* _EXERCISE BRIEF_
Rewrite only the lines of the material below as a numbered list, leaving out any blank lines. Begin at the line that has "collection date: 2006-06-26" and stop after the line that has "locality: SE side of Island.".

* _EXCERPTED DATA_
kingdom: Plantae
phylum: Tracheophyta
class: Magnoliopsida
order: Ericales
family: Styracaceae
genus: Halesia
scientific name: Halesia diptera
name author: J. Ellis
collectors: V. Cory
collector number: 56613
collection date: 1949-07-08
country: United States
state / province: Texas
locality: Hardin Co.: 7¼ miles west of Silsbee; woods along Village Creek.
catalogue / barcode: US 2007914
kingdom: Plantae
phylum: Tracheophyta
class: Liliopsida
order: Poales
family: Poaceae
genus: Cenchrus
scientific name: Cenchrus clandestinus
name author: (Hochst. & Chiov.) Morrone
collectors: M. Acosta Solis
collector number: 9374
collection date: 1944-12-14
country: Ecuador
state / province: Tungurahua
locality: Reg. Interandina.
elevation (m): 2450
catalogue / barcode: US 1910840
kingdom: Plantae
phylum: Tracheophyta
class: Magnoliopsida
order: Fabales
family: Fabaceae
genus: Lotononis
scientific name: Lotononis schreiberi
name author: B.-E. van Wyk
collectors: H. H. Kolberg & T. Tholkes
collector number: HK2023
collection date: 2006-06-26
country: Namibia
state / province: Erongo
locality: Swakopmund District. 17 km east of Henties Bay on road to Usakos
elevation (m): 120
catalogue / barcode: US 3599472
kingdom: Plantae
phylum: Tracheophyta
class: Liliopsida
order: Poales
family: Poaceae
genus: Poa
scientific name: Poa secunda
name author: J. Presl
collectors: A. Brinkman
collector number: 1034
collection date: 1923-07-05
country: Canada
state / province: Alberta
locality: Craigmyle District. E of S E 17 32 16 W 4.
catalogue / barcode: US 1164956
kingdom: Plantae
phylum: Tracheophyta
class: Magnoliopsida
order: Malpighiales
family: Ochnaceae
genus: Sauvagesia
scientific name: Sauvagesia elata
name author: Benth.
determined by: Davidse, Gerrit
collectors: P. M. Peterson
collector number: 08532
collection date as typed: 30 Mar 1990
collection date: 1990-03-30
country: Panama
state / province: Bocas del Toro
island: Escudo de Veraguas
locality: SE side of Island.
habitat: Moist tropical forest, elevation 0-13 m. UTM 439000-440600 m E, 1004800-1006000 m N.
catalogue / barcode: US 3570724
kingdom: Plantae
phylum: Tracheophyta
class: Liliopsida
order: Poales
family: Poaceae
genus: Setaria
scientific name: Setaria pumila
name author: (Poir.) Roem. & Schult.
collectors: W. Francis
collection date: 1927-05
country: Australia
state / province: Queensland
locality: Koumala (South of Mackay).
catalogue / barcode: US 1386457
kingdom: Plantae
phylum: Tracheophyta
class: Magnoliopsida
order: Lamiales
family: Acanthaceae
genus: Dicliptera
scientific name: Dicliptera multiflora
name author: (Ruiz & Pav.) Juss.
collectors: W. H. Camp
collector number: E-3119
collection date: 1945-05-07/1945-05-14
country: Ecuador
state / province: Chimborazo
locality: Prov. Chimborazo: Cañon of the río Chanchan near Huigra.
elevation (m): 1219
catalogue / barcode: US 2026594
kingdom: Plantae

* _FULL SOLUTION_
1. collection date: 2006-06-26
2. country: Namibia
3. state / province: Erongo
4. locality: Swakopmund District. 17 km east of Henties Bay on road to Usakos
5. elevation (m): 120
6. catalogue / barcode: US 3599472
7. kingdom: Plantae
8. phylum: Tracheophyta
9. class: Liliopsida
10. order: Poales
11. family: Poaceae
12. genus: Poa
13. scientific name: Poa secunda
14. name author: J. Presl
15. collectors: A. Brinkman
16. collector number: 1034
17. collection date: 1923-07-05
18. country: Canada
19. state / province: Alberta
20. locality: Craigmyle District. E of S E 17 32 16 W 4.
21. catalogue / barcode: US 1164956
22. kingdom: Plantae
23. phylum: Tracheophyta
24. class: Magnoliopsida
25. order: Malpighiales
26. family: Ochnaceae
27. genus: Sauvagesia
28. scientific name: Sauvagesia elata
29. name author: Benth.
30. determined by: Davidse, Gerrit
31. collectors: P. M. Peterson
32. collector number: 08532
33. collection date as typed: 30 Mar 1990
34. collection date: 1990-03-30
35. country: Panama
36. state / province: Bocas del Toro
37. island: Escudo de Veraguas
38. locality: SE side of Island.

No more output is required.